We chatted a bit at the bottom and went our respective ways that day, but that was the beginning of a long friendship with the Sage of the Wasatch (one might be inclined to call him the Wizard….but…) that reached a fun pinnacle in early October when we were able to join Drew and his lovely Zinnia with a great posse of their friends as they got married in the shadow of the Tetons. 
The bride, groom, and clergyman were sort of oddly apart, but it still went off!
 Drew grew up in the famous skiing mecca of Kentucky, and loved gittin’ out.  Once high school was over he headed for Colorado for school to get his start in the avalanche world by studying science…..political science!  But somehow it served him well enough to become an intelligence officer in the military, and he served in the original Desert Storm in Kuwait telling the good guys what the bad guys were up to.  Even as I’ve heard some of Drew’s stories from the military, it’s still hard for me to imagine this bearded and sorta scraggly dirtbag of today being the sheared and uniformed military officer of yesterday! 

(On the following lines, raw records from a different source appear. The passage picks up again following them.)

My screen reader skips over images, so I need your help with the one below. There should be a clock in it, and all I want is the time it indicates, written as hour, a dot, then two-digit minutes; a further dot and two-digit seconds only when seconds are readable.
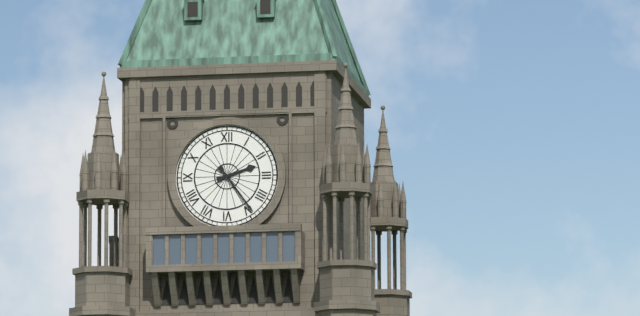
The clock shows 2.24
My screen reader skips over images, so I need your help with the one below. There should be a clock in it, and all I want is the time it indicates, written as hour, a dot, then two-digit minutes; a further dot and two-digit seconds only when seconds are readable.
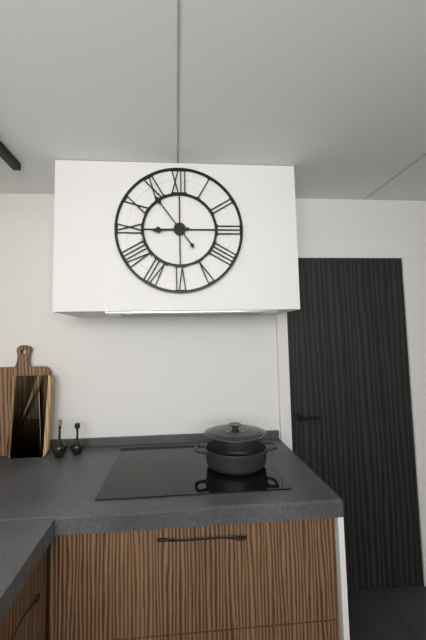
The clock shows 8.54
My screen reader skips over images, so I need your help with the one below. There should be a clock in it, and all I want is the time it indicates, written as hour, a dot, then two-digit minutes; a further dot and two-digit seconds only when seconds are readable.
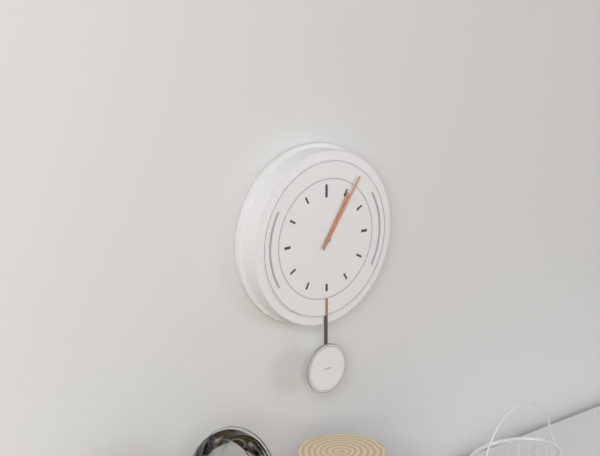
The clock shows 1.06
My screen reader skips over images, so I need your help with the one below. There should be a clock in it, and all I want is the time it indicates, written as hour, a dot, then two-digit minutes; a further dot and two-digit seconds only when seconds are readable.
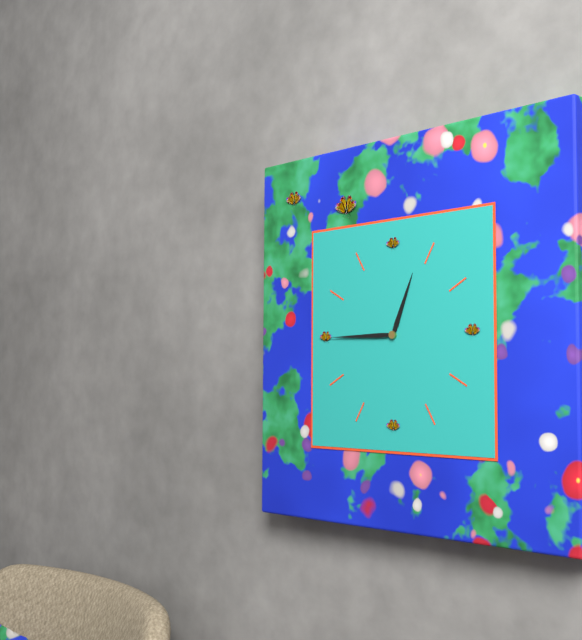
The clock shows 12.45
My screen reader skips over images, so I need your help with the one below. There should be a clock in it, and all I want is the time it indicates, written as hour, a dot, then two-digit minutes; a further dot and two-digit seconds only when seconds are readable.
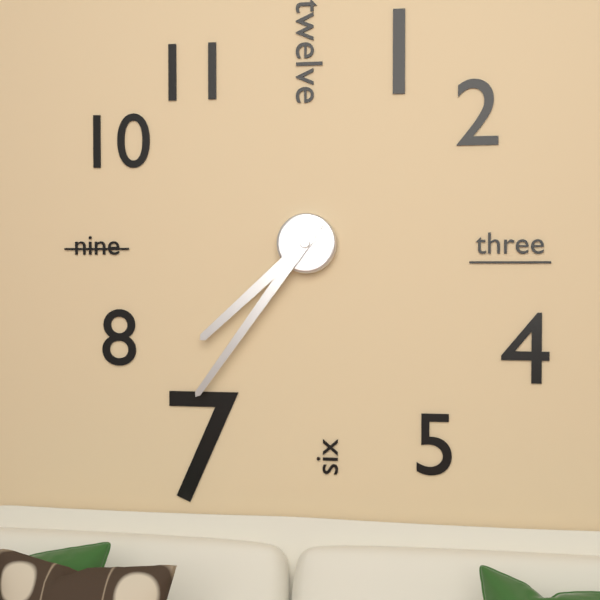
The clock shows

The military was apparently a good preparation to become a NOLS instructor, which Drew did for a few years, and then parlayed that experience into becoming a climbing ranger on Mt Rainier.  The national park climbing ranger community is pretty tight, and when venerable Teton climbing ranger Tom Kimbrough announced that he was retiring after 20 or 30 or maybe a hundred years there, Drew’s ears perked up.  Since Tom had been one of the original Utah Avalanche Center forecasters for pretty much the same amount of time and full retirement sounded better than half-retirement, he also gracefully stepped out of that role, and Drew was able to effectively become the new incarnation of Tom Kimbrough, splitting his time between the Wasatch in the winter, the Tetons in the summer, and the desert and other far flung places during the shoulder seasons. between. 
Drew's latest passion:  pack rafting!
 Not long after I met Drew he and his wife split up, and I had the good fortune to become friends with a pretty decent litany of great women that Drew had connected with.   However, for a variety of reasons one by one they fell away.  Then one day several years ago we bumped into Drew at a trailhead at the end of a ski day, and he had a ski partner I hadn’t met before whom – even through the helmet, face buff, and goggles  - I could tell was pretty much bursting with positive energy.  We had the great fortune of being introduced to Zinnia’s world.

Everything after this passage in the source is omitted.